Kevin Hillstrom: MineThatData

Exploring How Customers Interact With Advertising, Products, Brands, and Channels, using Multichannel Forensics.

July 19, 2009

Proven And Influenced Advertising Channels

There are two types of advertising channels in the Multichannel Forensics framework.
  1. Proven Channels
  2. Influenced Channels
The proven channel is what we enjoyed back in the 1980s and early 1990s. We mailed a catalog. Then the customer ordered from us, and was kind enough to provide us with a key code, allowing us to track with accuracy the proven channel that drove the order.

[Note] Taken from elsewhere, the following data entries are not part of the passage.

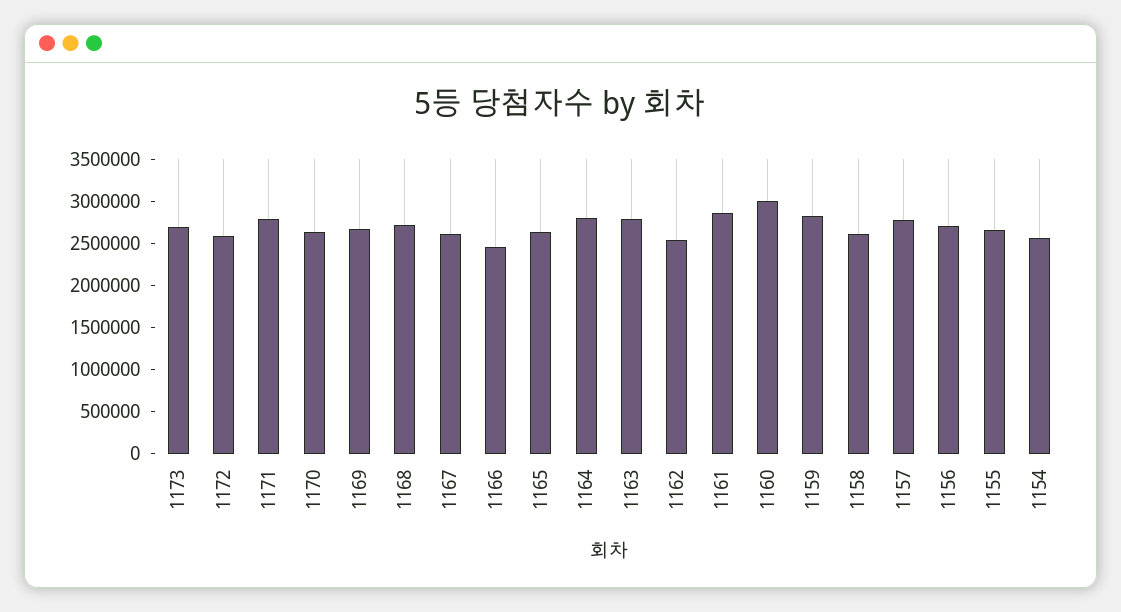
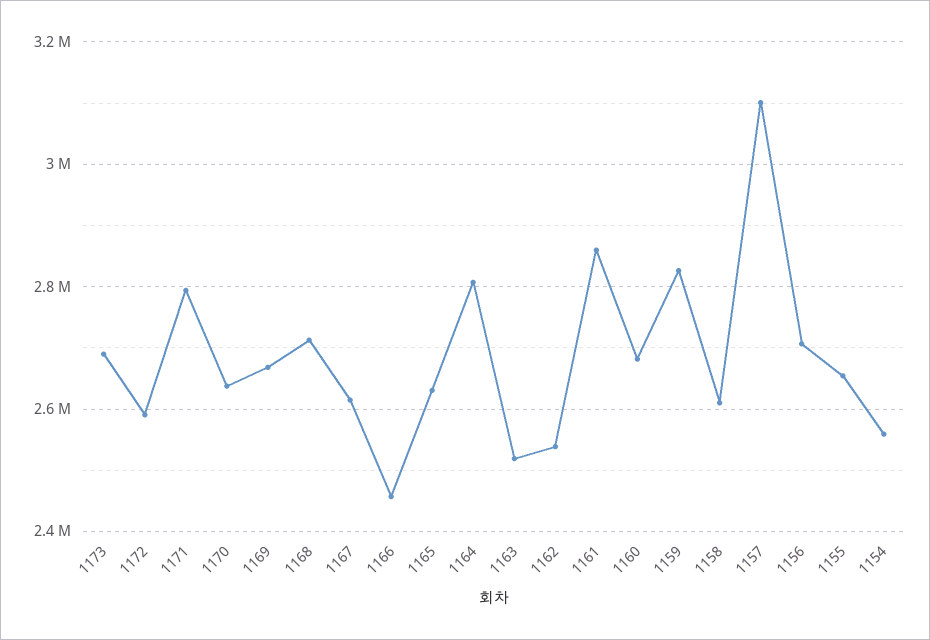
  {
    "1173": 2680000,
    "1172": 2600000,
    "1171": 2800000,
    "1170": 2640000,
    "1169": 2660000,
    "1168": 2720000,
    "1167": 2620000,
    "1166": 2460000,
    "1165": 2640000,
    "1164": 2800000,
-   "1163": 2800000,
+   "1163": 2520000,
    "1162": 2540000,
    "1161": 2860000,
-   "1160": 3000000,
+   "1160": 2680000,
    "1159": 2820000,
    "1158": 2620000,
-   "1157": 2800000,
+   "1157": 3100000,
    "1156": 2700000,
    "1155": 2660000,
    "1154": 2560000
  }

Oh, those were heady times.

These days, everybody is obsessed with fractionally allocating orders based on the advertising channels that they perceive to be driving orders. First touch? Last touch? Allocation across touches.

Of course, all of the allocation rules are bogus. We don't really know, do we? Especially if we don't do mail/holdout groups, and you really cannot do mail/holdout groups for paid search (though you can do some innovative spend/no-spend strategies).

So why the obsession with first touch, last touch, and fractional allocation? The end result is clouded with fiction, anyway.

There's another way to approach this challenge. Instead of investing all of our efforts on the art of allocation, why not categorize orders based on proven and influenced sources, then track how customers evolve over time --- allowing us to reduce catalog or e-mail marketing expense in the future?

Let's say that you have three advertising channels that resulted in an order:
  1. Catalog received on June 1.
  2. E-Mail received on June 3.
  3. Order on June 5, using Pay-Per-Click.
One could label pay-per-click as the "proven" source. One could also label catalog and e-mail marketing as "influenced" sources --- in theory, these advertising channels influenced the order.

Here's the marketing analytics secret for you --- shhhhhh, don't tell anybody!
  • When catalogs and/or e-mails move from "proven" to "influenced" advertising sources, you don't have to send as many of these to the customers using them as "influenced sources" in the future --- once customers move away from these advertising channels as their primary reason for purchasing, they become less likely to use them in the future.
Fractional allocation or first touch or last touch cannot provide you with this marketing analytics secret --- all of these forms of allocation just allow you to make guesses about what happened in the past. We need to know how to market to individual customers in the future.

This is where Multichannel Forensics, and micro-channels in particular, make a big difference.